Staff bullied at investigated NHS Trust

Staff at a Shropshire hospital trust being investigated over a high number of baby deaths have reported a culture of bullying and harassment, a report has revealed.

Staff employed by the Shrewsbury and Telford Hospital NHS Trust often felt they were not listened to by management and were sometimes “fearful” about raising concerns or issues, the report from the Care Quality Commission (CQC) says.

It found the trust’s executive team were defensive about the issues, but had acknowledged that work was urgently required to build trust among its team.

The trust has introduced a “freedom to speak up” function for staff to raise concerns through, which the CQC says has helped establish a more trusting culture.
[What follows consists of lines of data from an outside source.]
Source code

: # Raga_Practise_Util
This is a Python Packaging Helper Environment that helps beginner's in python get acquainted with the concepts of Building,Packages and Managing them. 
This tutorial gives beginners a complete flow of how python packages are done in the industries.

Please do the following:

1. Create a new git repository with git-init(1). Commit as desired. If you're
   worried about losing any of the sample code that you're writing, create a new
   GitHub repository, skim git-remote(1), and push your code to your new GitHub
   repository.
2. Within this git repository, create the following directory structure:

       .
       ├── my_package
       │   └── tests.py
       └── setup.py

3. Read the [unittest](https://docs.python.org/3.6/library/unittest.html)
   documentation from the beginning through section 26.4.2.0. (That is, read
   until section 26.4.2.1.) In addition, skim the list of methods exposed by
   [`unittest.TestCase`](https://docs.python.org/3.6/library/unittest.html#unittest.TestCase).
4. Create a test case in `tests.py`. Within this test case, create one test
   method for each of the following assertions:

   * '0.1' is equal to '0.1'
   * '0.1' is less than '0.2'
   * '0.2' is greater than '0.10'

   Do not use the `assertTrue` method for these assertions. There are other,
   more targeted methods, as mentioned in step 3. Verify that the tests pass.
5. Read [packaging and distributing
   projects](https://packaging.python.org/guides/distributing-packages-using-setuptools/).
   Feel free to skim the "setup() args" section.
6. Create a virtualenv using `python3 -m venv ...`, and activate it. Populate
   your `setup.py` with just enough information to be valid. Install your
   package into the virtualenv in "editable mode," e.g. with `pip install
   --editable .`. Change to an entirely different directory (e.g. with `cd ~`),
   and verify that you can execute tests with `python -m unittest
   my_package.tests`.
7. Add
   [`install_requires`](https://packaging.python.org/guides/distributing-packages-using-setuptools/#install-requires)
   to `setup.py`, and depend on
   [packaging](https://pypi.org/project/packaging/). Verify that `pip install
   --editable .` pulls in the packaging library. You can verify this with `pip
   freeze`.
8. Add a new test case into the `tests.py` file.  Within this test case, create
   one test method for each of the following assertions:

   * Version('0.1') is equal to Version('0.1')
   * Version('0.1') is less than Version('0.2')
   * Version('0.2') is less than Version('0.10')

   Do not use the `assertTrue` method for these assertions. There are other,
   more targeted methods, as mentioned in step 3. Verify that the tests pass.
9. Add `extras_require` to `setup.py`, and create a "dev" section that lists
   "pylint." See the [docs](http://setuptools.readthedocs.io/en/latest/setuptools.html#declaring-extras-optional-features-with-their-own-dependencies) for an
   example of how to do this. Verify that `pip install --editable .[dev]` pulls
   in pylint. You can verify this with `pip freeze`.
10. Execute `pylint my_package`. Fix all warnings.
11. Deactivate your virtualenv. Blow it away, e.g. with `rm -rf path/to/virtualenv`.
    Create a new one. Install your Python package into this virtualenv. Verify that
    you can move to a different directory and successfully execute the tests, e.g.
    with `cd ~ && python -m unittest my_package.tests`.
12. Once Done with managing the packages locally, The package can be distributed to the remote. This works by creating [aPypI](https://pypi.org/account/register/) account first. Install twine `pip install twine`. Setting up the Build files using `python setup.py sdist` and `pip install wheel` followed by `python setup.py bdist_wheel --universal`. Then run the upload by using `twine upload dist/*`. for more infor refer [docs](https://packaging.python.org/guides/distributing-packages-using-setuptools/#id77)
Significant staff shortages were also observed in many areas, which led to those who were not properly trained or competent coordinating departments without support from managers.

The trust was also found to have a high staff turnover, and high levels of sickness absence.

Simon Wright, chief executive at the trust, said: “You cannot be unaffected by a report like this. I’m sorry and disappointed that we have not made as much progress to tackle the issues and challenges that the trust faces as we all want.

“I know how hard staff are working, how passionate they are about what they do and the care they provide. We will take to heart the CQC’s findings just as we welcome the extra support that is coming with special measures, to double down on the need to get things right and improve for the people we serve.”

The trust earlier this year planned to close the A&E department at the Princess Royal Hospital in Telford overnight, as it did not have enough staff to run the service safely. However, this plan was abandoned after it was able to secure sufficient middle grade doctors and nurses.

Despite doctors and nurses being excluded from restrictions to the number of migrant workers able to apply for a Tier 2 visa, NHS staff shortages are expected to continue. One in six posts could be unfilled by 2030, a report by the King’s Fund, the Health Foundation and the Nuffield Trust warned this month.